Background:
With an increasing research focus on multiple health behaviour change interventions, a methodological issue requiring further investigation is whether or not to employ pre-trial behavioural screening to exclude participants who are achieving a pre-specified level of one or more behaviours. Behavioural screening can be used to direct limited resources to participants most in need of a behaviour change intervention; but may reduce the representativeness of the sample and limit comparability with trials that do not employ pre-trial behavioural screening. Furthermore, the impact of this type of screening on intervention participation and intervention effects is unknown.
Methods:
Data for this study come from the Logan Healthy Living Program, a randomised, controlled telephone counselling lifestyle intervention trial which did not employ behavioural screening prior to randomisation. Screening for physical activity, diet or the combination was simulated using baseline trial data. To examine the impact of behavioural screening on intervention participation (in terms of participant characteristics, intervention dose received and retention), characteristics of participants included and excluded under the various screening scenarios were compared. To examine the impact of behavioural screening on intervention effects, results from the main trial analysis were compared with results obtained from the same analyses performed separately for each of the screened groups.
Results:
Simulated pre-trial behavioural screening impacted minimally on intervention dose received and trial retention rate.

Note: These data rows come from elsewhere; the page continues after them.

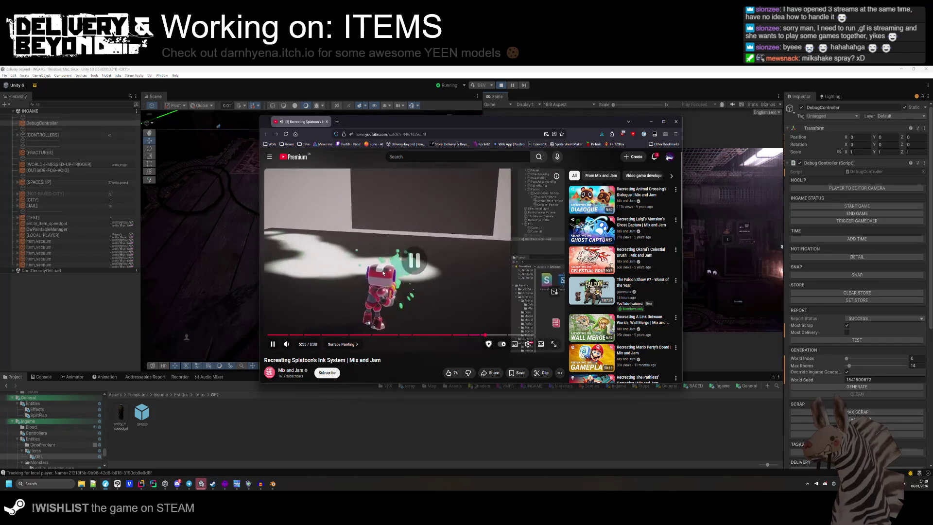
pyautogui.click(396, 272)
pyautogui.click(518, 336)
pyautogui.click(497, 300)
pyautogui.click(511, 308)
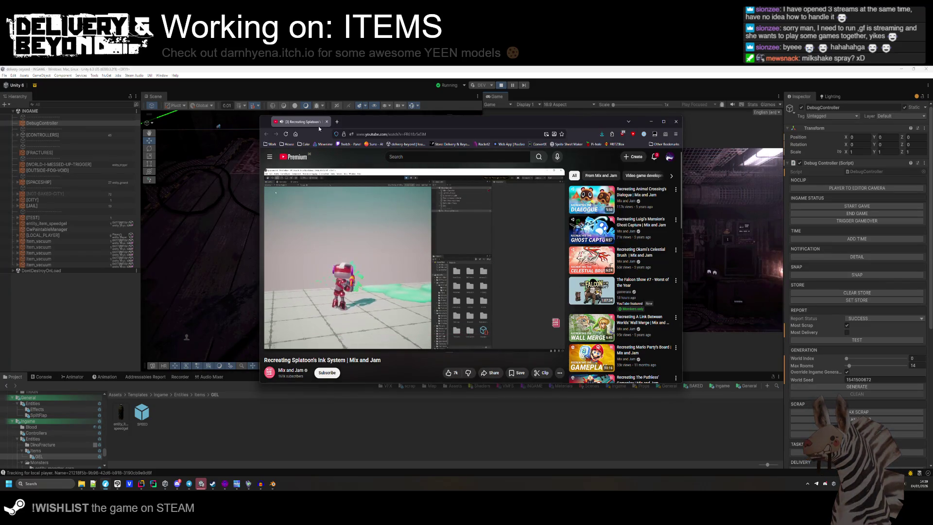
pyautogui.click(651, 122)
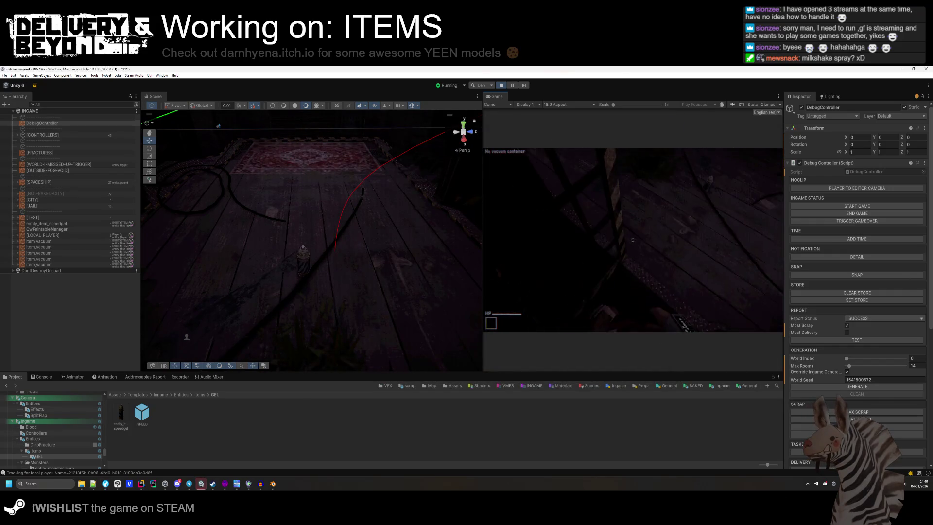
# - Pick up the speed gel in game, inspect the Missing AudioSource error in the Console, and stop play
pyautogui.press('e')
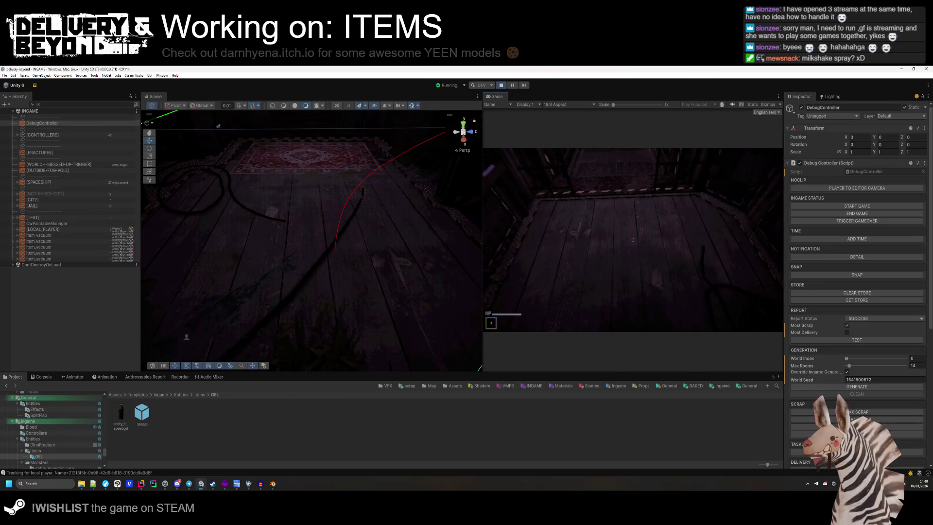
pyautogui.click(47, 377)
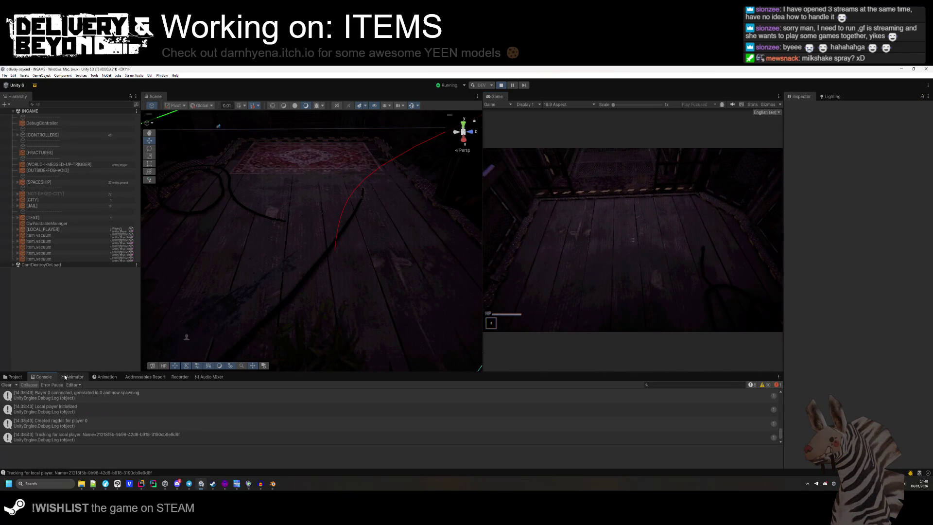
pyautogui.click(751, 384)
pyautogui.click(765, 384)
pyautogui.click(162, 397)
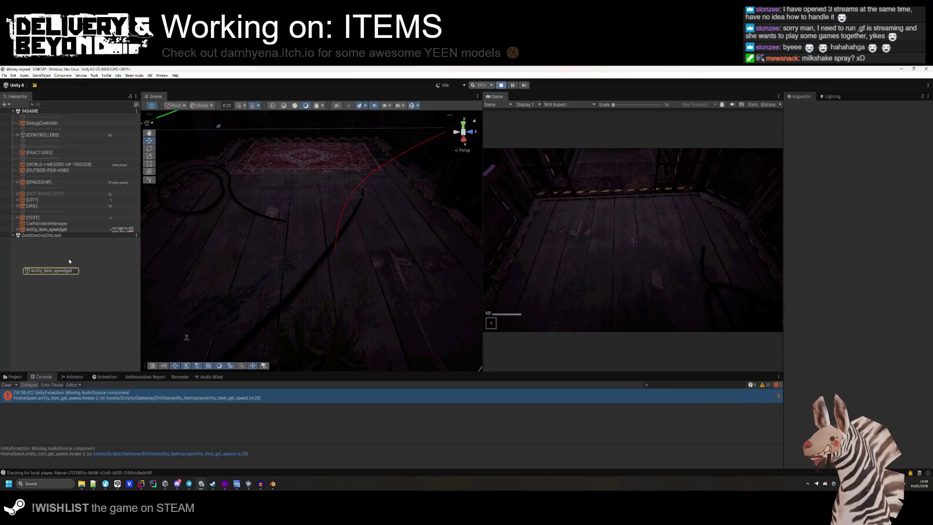
pyautogui.press('ctrl+p')
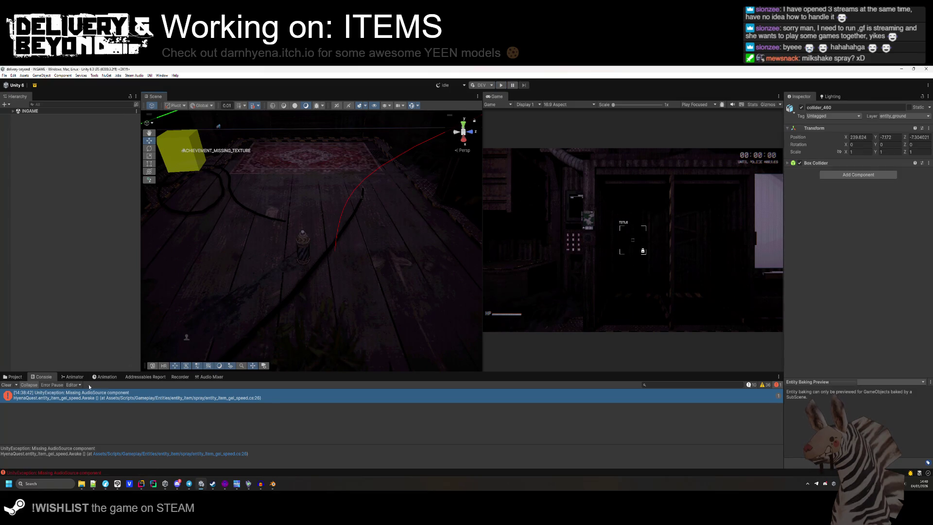
# - Rename the GEL folder in the Project assets to SPRAY
pyautogui.click(12, 377)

Beyond the anticipated effect of reducing baseline levels of the behaviours being screened for, behavioural screening affected baseline levels of behaviours not targeted by screening, and participants’ demographic and health-related characteristics. Behavioural screening impacted on intervention effects in ways that were anticipated and positive, but also unexpected and detrimental. Physical activity screening (alone or in combination with diet) resulted in improved intervention effects for physical activity, while fruit and vegetable screening had no impact on intervention effects for these outcomes. All three types of screening impacted detrimentally on intervention effects for behaviours not being targeted by screening.
Conclusions:
Behavioural screening may have desirable and undesirable consequences in the context of multiple behaviour intervention trials, and thus its potential merits and pitfalls should be carefully considered.